Santa Barbara e il potere

Ormai è trascorso un anno dall’ultima (e prima) volta che sono andato in poligono: l’emozione mi ha reso difficoltosa la ripresa; poi, fortunatamente, è migliorata e di molto.

Quando ripenso al passato mi accorgo dei cambiamenti, non di poco conto intervenuti in questi anni: quello del rapporto con le armi è uno di questi.

 

Debbo ringraziare gli istruttori che sono stati pazienti e comprensivi: un sentito ringraziameto al mio Commissario preferito, di cui dirò tra poco, a Fabrizio, Matteo e pure a quel beep di Nicola che pagherà quanto prima i dispetti che mi ha fatto, infilandomi sotto la camicia una manciata di bossoli freddi e sporchi.

Vengo, dunque, al Commissario Superpiù che mi onora spesso e volentieri, invitandomi od accettando i miei autoinviti, a pranzo; con lui mi trovo bene, professionalmente parlando è una miniera da cui trarre insegnamenti, è persona corretta e leale e mi auguro di poter collaborare a più stretto contatto.

Debbo alla sua cortesia, pazienza ed attenzione l’aiuto per affrontare i tanti momenti difficili che ho vissuto e che affronto ancora quotidianamente.

Mi trovo a mio agio nell’affrontare con lui qualunque argomento, il che non è poco, in periodi di magra come questi.

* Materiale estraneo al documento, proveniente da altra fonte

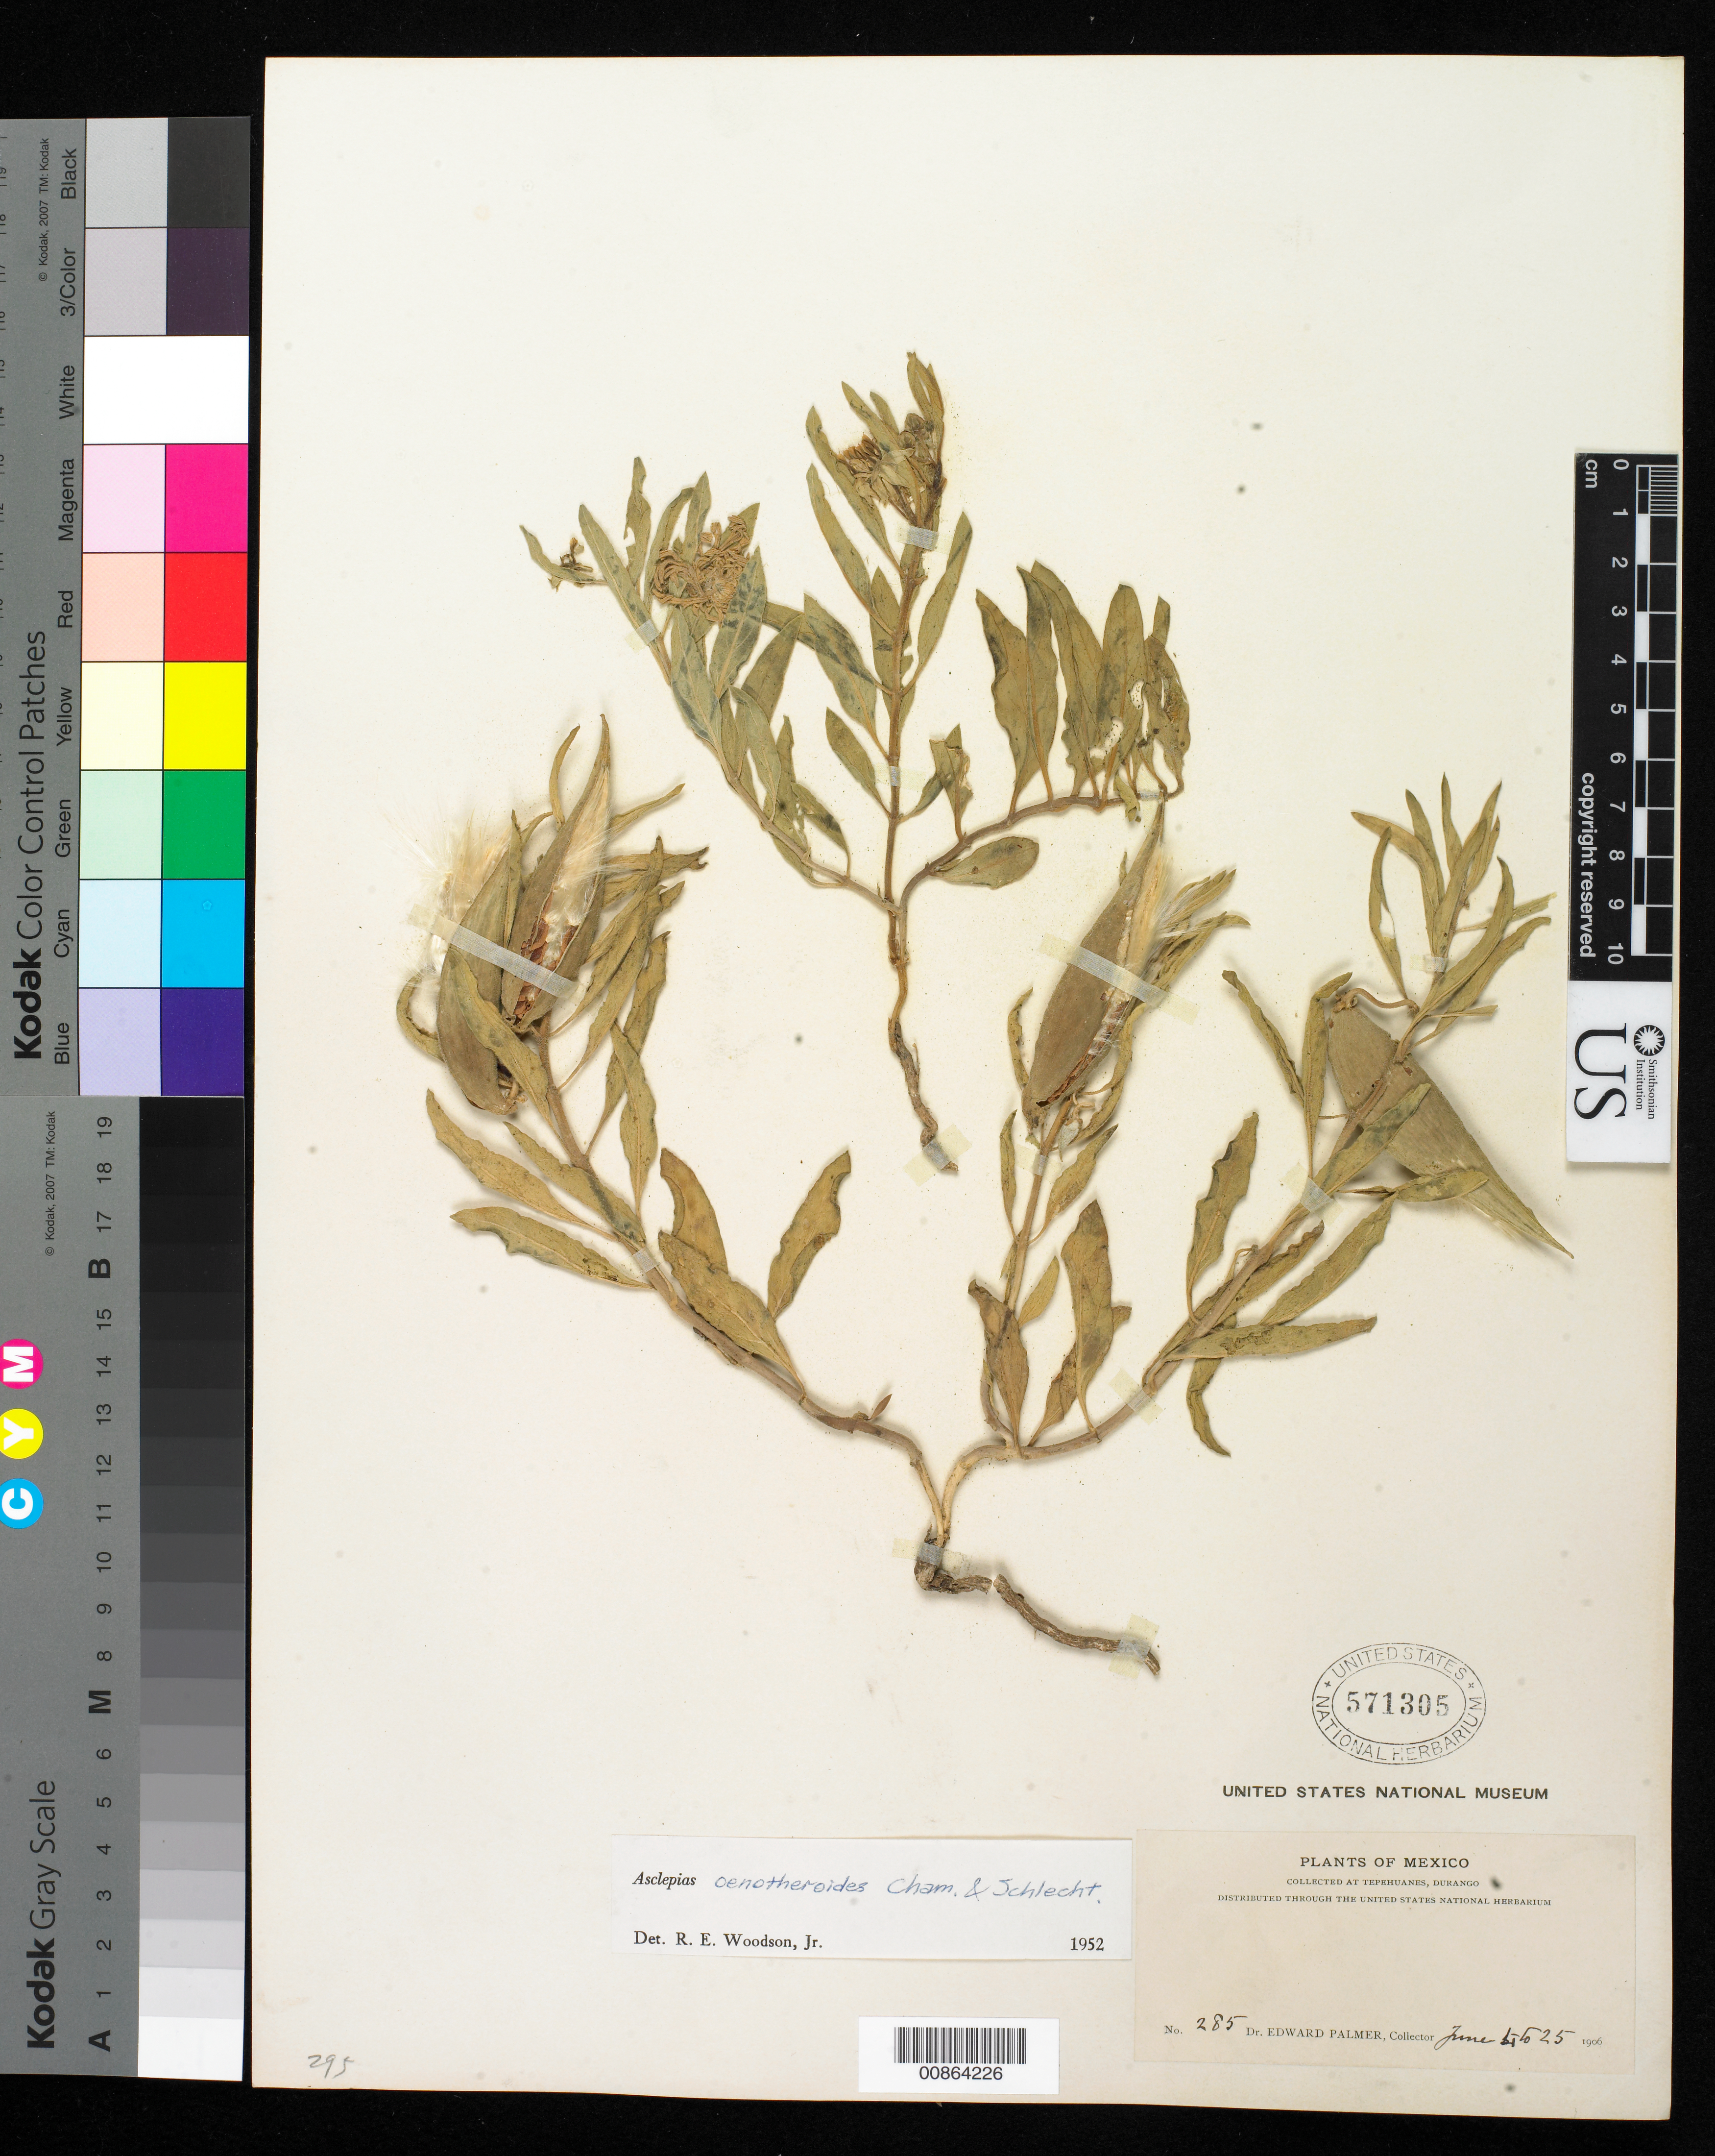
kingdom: Plantae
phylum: Tracheophyta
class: Magnoliopsida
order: Gentianales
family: Apocynaceae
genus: Asclepias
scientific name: Asclepias oenotheroides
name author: Schltdl. & Cham.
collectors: E. Palmer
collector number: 285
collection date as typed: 04 Jun 1906 to 25 Jun 1906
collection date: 1906-06-04/1906-06-25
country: Mexico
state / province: Durango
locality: Tepehuanes, Durango.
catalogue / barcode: US 571305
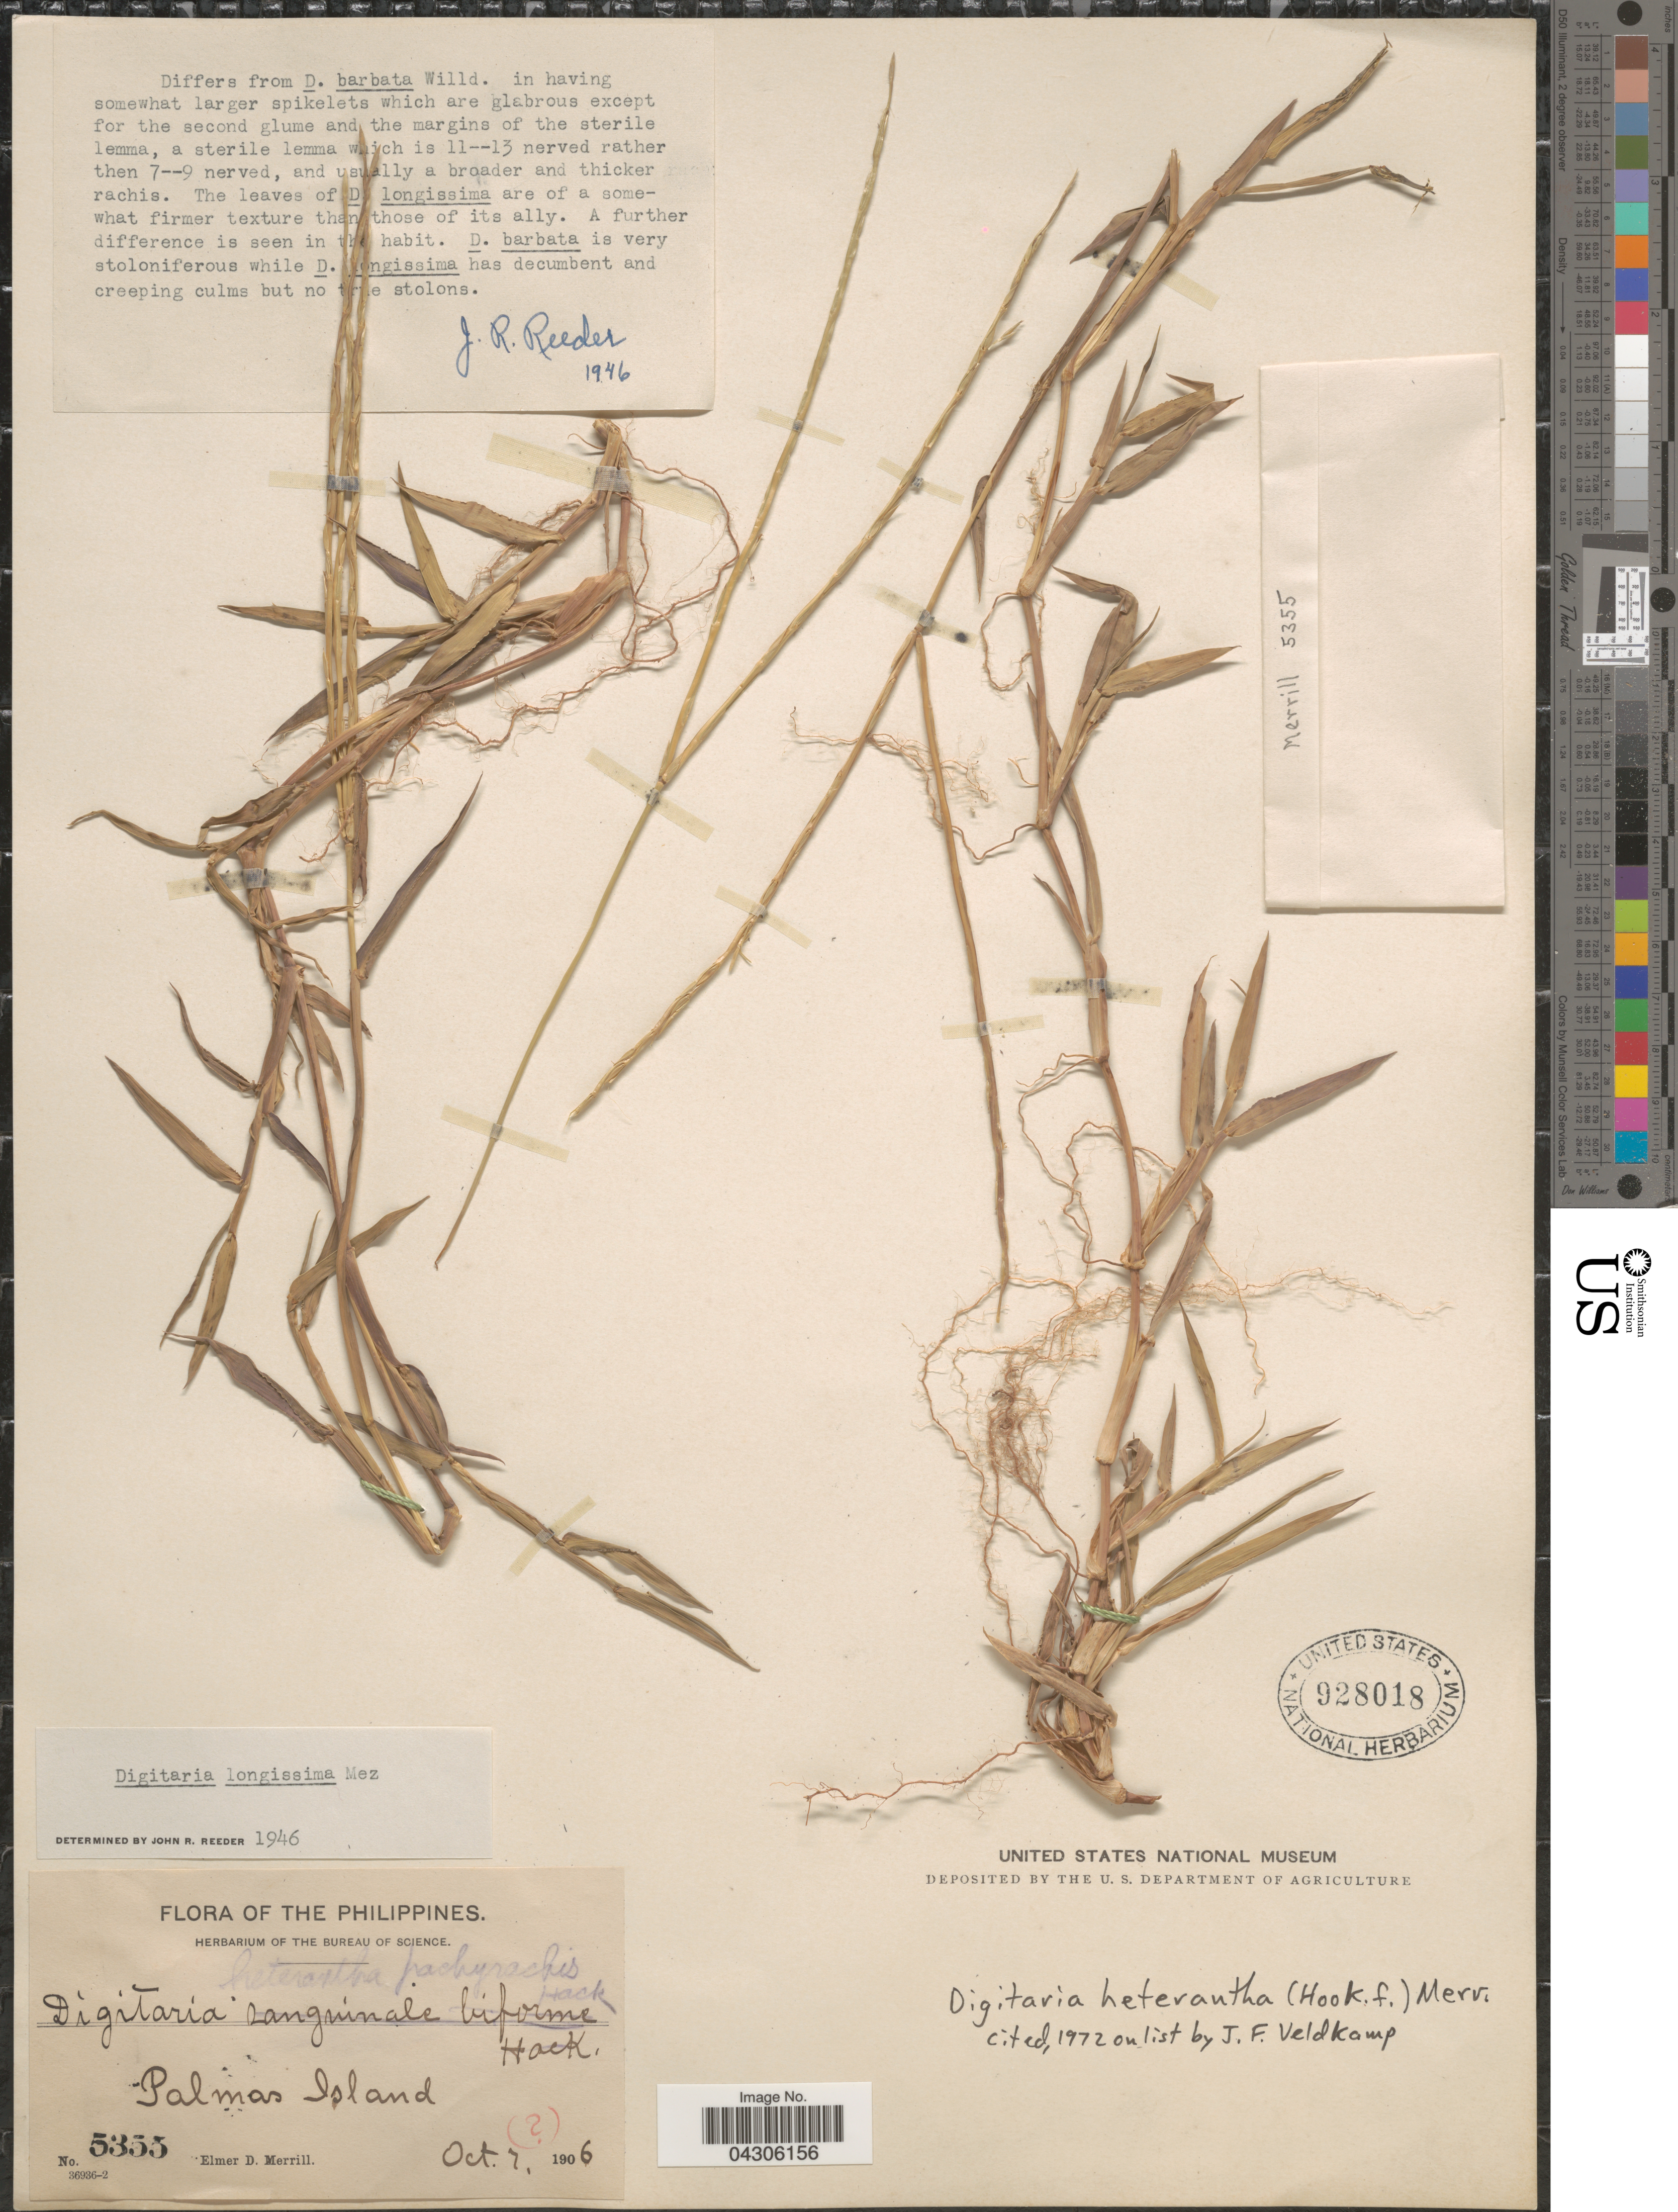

Faccio anche un’annotazione curiosa: sono ormai l’unico, tra i colleghi che ancora si rivolge al commissario con la terza persona singolare (sono passati tutti al tu); considero questo un piccolo privilegio (anche se immagino che non sia questo il senso che altri danno alla cosa) che mi preserva dal considerarlo un collega (al cameratismo non credo ed anzi ne vedo ogni giorno i limiti e non parlo del cameratismo da caserma – quello almeno è dichiarato ed è un utile instrumentum regni negli ambienti militari o assimilati): lo tratto da amico (non presupposto, come nel cameratismo – per inciso ricordo un recente “siamo amici, abbiamo fatto lo stesso concorso… giusto un momento prima di … beh lasciamo perdere) che null’altro significa che, nel tempo, con azioni ripetute, seppur diverse (pluralità di azioni direbbe il diritto penale), mi tratta bene.

Un trattamento che mi riserva anche una collega d’ufficio con cui condivido, ultimamente, scorpacciate di cioccolato, anche a lei il mio grazie.

Una cosa tristemente buffa di questi giorni di variazioni di personale è che gira voce che io avrei chiesto ed ottenuto spostamenti vari, essendo molto vicino al potere, ed anzi, essendo proprio legato al potere stesso da oscuri maneggi: seppure tristemente pietosa trovo la cosa buffa perchè del potere ho già detto e scritto in svariate occasioni e penso di avere chiarito la mia posizione: non vi è potere che nella frase “io posso”, il resto è melanconico esercizio di un’illusione che rischia continuamente di sgretolarsi tra le dita od arrogante formazione reattiva dell’impotenza. Il Potere logora chi ce l’ha, il potere è, invece, fonte di ricchezza, l’Uno è avara lotta per la conservazione e l’esclusione (fonte ed oggetto di invidia e di narcisismo, con esito in fondo perverso), l’altro è principio di pace e prosperità.

Non ambisco al Potere ma lavoro (di pensiero) per arrivare a potere.

Nell’occasione della memoria di Santa Barbara, poi, ricordo con affetto, una meravigliosa collega di tanti anni orsono (una decina ormai) che negli anni di esilio cesenate rischiarava le mie giornate; con un sms, come d’abitudine (è una delle poche cose che non ho mai dimenticato) le ho mandato gli auguri di buon onomastico, che qui rinnovo.

Mi dispiace non riuscire ad investire anche fuori dal lavoro su queste persone e su altre con le quali mi piacerebbe intrattenere maggiori rapporti.